O contrato foi celebrado mediante recurso a cláusulas contratuais gerais fixadas pela sociedade. Nas cláusulas
contratuais gerais dispunha-se que:

1. A lei reguladora do contrato é a lei francesa


2. São competentes para dirimir litígios decorrentes deste contrato os tribunais portugueses
3. As partes desde já excluem toda e qualquer responsabilidade que pudesse ser assacada à sociedade,
nomeadamente a que pudesse resultar de vícios no cumprimento da prestação a que se obrigou a
sociedade neste contrato

Joaquim verificou que, por causa da pintura defeituosa efetuada pela sociedade, a sua casa de férias na Suíça
tinha agora problemas graves de infiltrações.

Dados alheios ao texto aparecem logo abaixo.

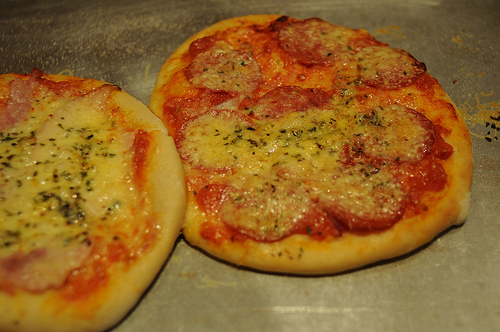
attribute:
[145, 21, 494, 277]
pizza — mini, pepperoni, brown, seasoned, small, cheese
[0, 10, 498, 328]
table — metal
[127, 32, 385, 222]
pan — silver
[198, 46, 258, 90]
pepperoni — red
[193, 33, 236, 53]
tomatoes — red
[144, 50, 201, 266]
dough — beige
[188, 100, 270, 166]
cheese — melted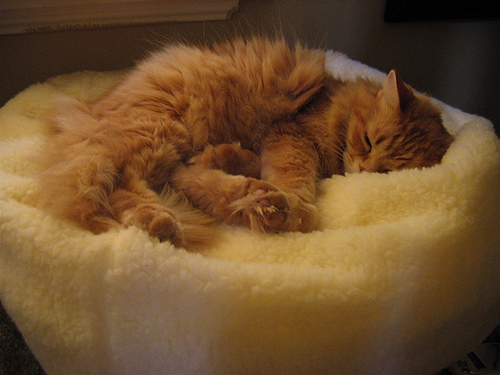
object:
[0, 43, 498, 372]
bed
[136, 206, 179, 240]
paw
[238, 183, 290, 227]
paw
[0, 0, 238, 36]
white trim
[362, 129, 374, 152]
eye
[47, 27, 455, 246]
cat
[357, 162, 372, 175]
nose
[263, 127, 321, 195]
leg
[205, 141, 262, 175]
leg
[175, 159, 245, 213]
leg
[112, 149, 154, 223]
leg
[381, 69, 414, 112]
ear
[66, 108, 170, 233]
tail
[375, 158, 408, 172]
eye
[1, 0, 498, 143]
wall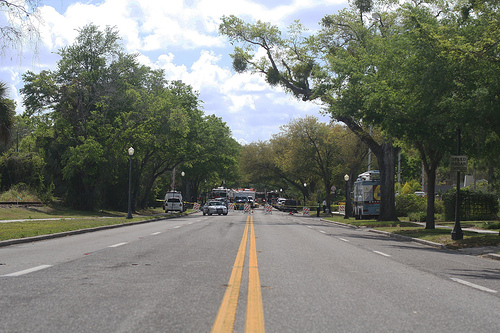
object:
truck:
[352, 170, 380, 220]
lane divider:
[240, 222, 263, 317]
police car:
[203, 201, 228, 215]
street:
[197, 221, 230, 247]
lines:
[319, 229, 391, 257]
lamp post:
[344, 174, 351, 219]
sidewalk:
[412, 218, 427, 229]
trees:
[186, 105, 234, 188]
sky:
[184, 31, 219, 67]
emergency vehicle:
[212, 187, 256, 209]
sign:
[451, 152, 468, 172]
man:
[322, 199, 327, 214]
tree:
[327, 175, 335, 206]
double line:
[221, 217, 263, 305]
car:
[277, 198, 298, 213]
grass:
[358, 220, 377, 226]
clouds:
[163, 19, 190, 43]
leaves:
[422, 59, 439, 74]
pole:
[126, 147, 135, 219]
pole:
[451, 171, 463, 239]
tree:
[417, 174, 440, 226]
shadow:
[337, 226, 427, 251]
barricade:
[264, 204, 273, 215]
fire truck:
[212, 187, 256, 207]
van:
[163, 191, 183, 213]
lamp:
[303, 183, 307, 207]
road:
[268, 221, 289, 241]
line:
[6, 220, 198, 278]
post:
[451, 171, 463, 239]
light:
[128, 147, 135, 156]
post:
[126, 155, 133, 219]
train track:
[5, 197, 43, 211]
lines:
[226, 226, 271, 285]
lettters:
[453, 157, 466, 161]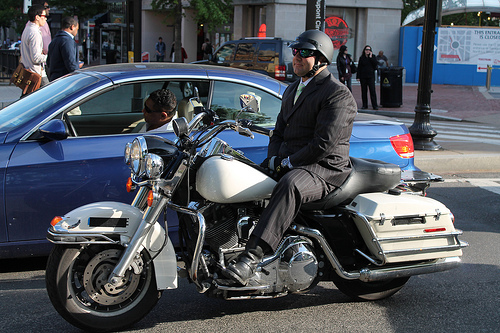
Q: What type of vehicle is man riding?
A: Bike.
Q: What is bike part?
A: Tire.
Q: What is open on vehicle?
A: Window.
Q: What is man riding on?
A: Motorcycle.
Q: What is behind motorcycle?
A: Blue car.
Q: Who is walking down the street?
A: The people.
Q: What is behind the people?
A: Buildings.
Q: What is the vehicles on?
A: The street.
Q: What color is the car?
A: Blue.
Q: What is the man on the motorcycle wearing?
A: A suit.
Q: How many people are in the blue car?
A: One.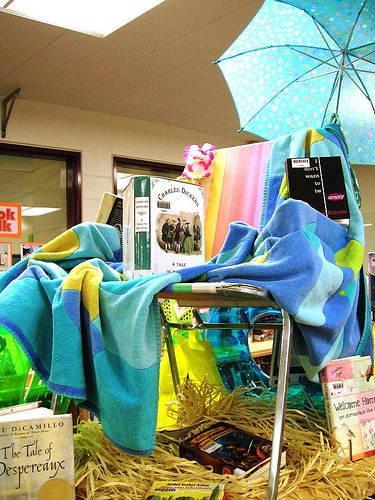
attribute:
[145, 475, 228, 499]
book — yellow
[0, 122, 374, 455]
towel — blue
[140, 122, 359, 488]
chair — striped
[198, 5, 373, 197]
umbrella — blue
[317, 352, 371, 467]
book — orange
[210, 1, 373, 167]
umbrella — blue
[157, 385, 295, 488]
book — pink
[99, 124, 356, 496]
chair — beach, small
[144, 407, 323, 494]
straw — piled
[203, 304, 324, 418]
innertube — blown up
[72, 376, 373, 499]
hay — displayed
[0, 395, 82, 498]
book — open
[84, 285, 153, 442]
towel — blue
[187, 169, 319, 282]
towel — blue, green, beach towel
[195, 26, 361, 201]
umbrella — open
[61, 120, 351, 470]
chair — yellow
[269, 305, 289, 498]
leg — metal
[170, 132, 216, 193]
lei — flowered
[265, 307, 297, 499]
leg — silver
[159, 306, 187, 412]
leg — silver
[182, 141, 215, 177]
flower — purple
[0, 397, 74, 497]
cover — tan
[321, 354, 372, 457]
cover — pink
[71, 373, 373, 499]
straw — yellow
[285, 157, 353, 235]
book — black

Em ação intentada perante um tribunal português contra a sociedade, Joaquim requer indemnização pelos danos
sofridos e alega que a cláusula de exclusão de responsabilidade constante do contrato não é válida. Na
contestação, a sociedade alega que nada deve e que a cláusula de exclusão de responsabilidade é válida à luz da
lei escolhida pelas partes.

Quid juris, admitindo que a lei francesa considera a cláusula de exclusão de responsabilidade válida e a lei suíça
sobre cláusulas contratuais gerais, aplicável a contratos executados no seu território, considera a mesma cláusula
inválida?

Respeita a se é norma de conflitos do foro ou estrangeira

Âmbitos de aplicação do Roma I – em causa contrato de prestação de serviços, ponderando logo a hipótese de
aplicação do Roma I. todos os âmbitos de aplicação estão preenchidos e a lei competente em princípio seria de facto
a escolhida (francesa) (+ art. 9º?)

Lei suíça considerava a cláusula inválida. Qual será a relevância de normas de aplicação imediata de Estados
terceiros? – art. 9º/3 Roma I – podia remeter-se para a lei suíça desde que reunidos os pressupostos (normas de
reconhecimento de normas de aplicação imediata de Estados terceiros – Marques dos Santos), sendo de acordo com
este (país de execução) seria ilegal

Deveria, para se saber se se dava prevalência à lei suíça, ter em conta a natureza, objeto e consequências da
aplicação ou não aplicação da sua norma de aplicação imediata (art. 9º/3)

Veja-se o art. 23º/2 LCCG

Sub-hipótese: a resposta seria idêntica se o contrato tivesse sido celebrado em 2008?